== TEXTE DU DOCUMENT ==
☆ ☆ ☆ ☆

Patrimoine et agriculture: L'agroécologiste Pierre Rabhi en Tunisie...
Publié dans Le Temps le 06 - 06 - 2013

Ils étaient nombreux, samedi 18 mai, à être parmi celles et ceux qui ont voulu voir de près, en chair et en os, celui dont ils avaient entendu tout le bien, et écouter de si près le discours dont ils connaissaient l'engagement et la pertinence.
Ils sont venus de l'intérieur de l'île et d'ailleurs, des responsables locaux, des représentants de la société civile, des paysans, des fonctionnaires, des enseignants, des élèves, beaucoup de Français résidents à Djerba, tous étaient au rendez-vous pour réserver à Pierre Rabhi l'accueil qui sied à sa renommée dès son entrée au patio de Zaouia Sidi Abdelkader, siège de l'Association pour la Sauvegarde de l'Île de Djerba , organisatrice de l'événement, et où il devait tenir une conférence sur l'agroécologie et l'avenir de l'agriculture traditionnelle. Avant de venir à Djerba dans le sillage de son bref séjour dans notre pays, il s'est rendu à Chénini Gabès pour y retrouver de vieilles amitiés nouées de longue date lorsqu'il était venu participer à un symposium organisé par l'Unesco en 1994 sur les oasis en tant que patrimoine mondial. Il ne s'est pas rendu à Djerba pour profiter de son soleil, ni de ses plages, mais pour prendre contact avec la terre nourricière, avec les paysans qui la travaillent, pour prendre connaissance des pratiques agricoles en vigueur dans l'île. A cet effet, on lui a fait visiter la campagne djerbienne où il a eu à visiter des parcelles cultivées et à s'entretenir avec deux fellahs s'adonnant à l'agriculture écologique, à Oued Zbib et Sédghiane. Le contact, quoique neuf, était fructueux et facile à établir entre Pierre Rabhi et ses interlocuteurs ; cet homme modeste, spontané, naturel, communicatif et plein de douceur avait tout pour mettre à l'aise son vis-à-vis, pour ne point l'incommoder, pour l'écouter et lui prodiguer ses précieux conseils.

☆ ☆ ☆ ☆

== SEGMENT DE DONNÉES ==
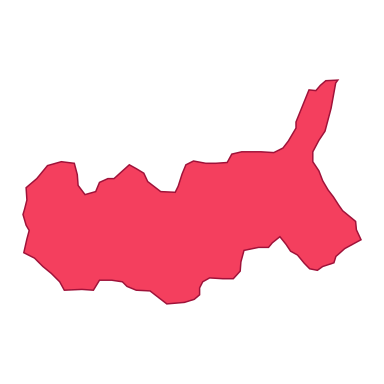 Cheongdo-gun, North Gyeongsang, South Korea
{"feature_id": "91817680B59018342058044", "entity_name": "Cheongdo-gun", "entity_type": "district", "adm_level": 2, "iso_a3": "KOR", "parent_name": "South Korea", "parent_adm1": "North Gyeongsang", "projection": "mercator", "projection_center": [128.808, 35.699], "detail": "fine", "context": "isolated", "style": "filled", "palette": "rose", "viewbox_px": 384, "rotation_deg": 0, "n_neighbors": 0, "source": "geoboundaries", "source_scale": "gbopen_adm2", "svg_char_len": 1335}
<svg xmlns="http://www.w3.org/2000/svg" viewBox="0 0 384 384"><path d="M337.8,80.1L325.8,80.7L320.4,85.3L315.9,90.6L309.0,89.9L296.0,122.0L296.0,128.1L288.3,141.1L283.0,148.0L273.8,152.6L260.8,151.8L250.9,151.8L241.7,151.8L231.8,154.1L227.2,162.5L215.7,163.3L205.8,163.3L193.5,161.0L185.9,164.8L182.1,174.0L178.2,186.2L175.2,192.3L160.7,191.6L147.7,181.6L143.8,173.2L136.2,168.6L129.3,164.8L114.0,178.6L107.9,178.6L99.5,182.4L95.7,191.6L85.0,194.6L78.1,185.4L77.3,174.7L74.3,163.3L61.3,161.7L47.5,165.6L36.8,178.6L26.1,187.7L26.9,200.0L24.6,209.1L24.3,210.1L23.0,214.5L26.1,225.2L29.2,230.5L26.9,239.0L23.8,252.7L34.5,258.1L42.9,266.5L51.3,273.4L59.7,281.8L64.3,290.2L81.9,289.4L93.4,290.2L99.5,280.2L111.7,280.2L122.4,281.8L127.0,286.4L136.2,290.2L150.0,290.9L166.8,303.9L184.4,302.4L194.3,299.3L199.6,294.8L199.6,287.9L202.7,281.8L209.6,277.9L222.6,278.7L233.3,278.7L240.2,271.1L240.9,261.9L244.0,250.4L258.5,247.4L268.5,247.4L272.3,242.8L279.9,236.7L286.0,244.3L290.6,251.2L297.5,255.0L304.4,263.4L309.7,268.8L317.4,270.3L322.7,266.5L333.9,262.8L335.9,256.4L339.8,253.0L344.7,248.6L361.0,239.7L356.4,229.8L355.6,221.4L342.6,210.7L338.8,205.3L333.4,196.9L328.1,190.0L322.7,180.8L318.9,170.9L312.8,161.7L312.8,151.8L318.9,140.3L325.0,131.2L331.1,108.2L335.7,83.0L337.8,80.1Z" fill="#f43f5e" stroke="#9f1239" stroke-width="1.5"/></svg>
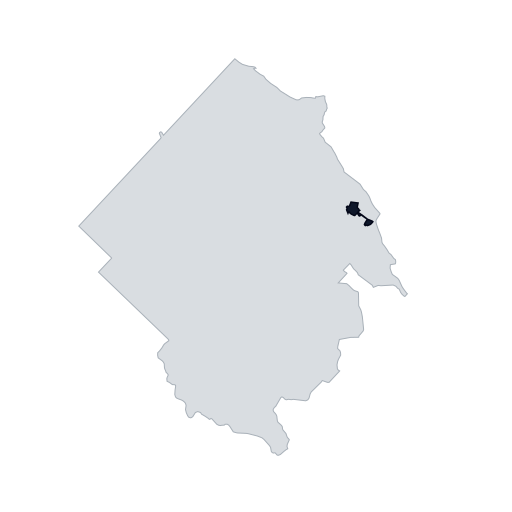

☆ ☆ ☆ ☆

== VOTRE OBJECTIF ==
Citez mot pour mot l'article sur la venue de Pierre Rabhi à Djerba, du passage « Patrimoine et agriculture: L'agroécologiste » jusqu'à « et la pertinence. ». Les lignes ne jouent ici aucun rôle.

== RÉPONSE CORRECTE ==
Patrimoine et agriculture: L'agroécologiste Pierre Rabhi en Tunisie...
Publié dans Le Temps le 06 - 06 - 2013

Ils étaient nombreux, samedi 18 mai, à être parmi celles et ceux qui ont voulu voir de près, en chair et en os, celui dont ils avaient entendu tout le bien, et écouter de si près le discours dont ils connaissaient l'engagement et la pertinence.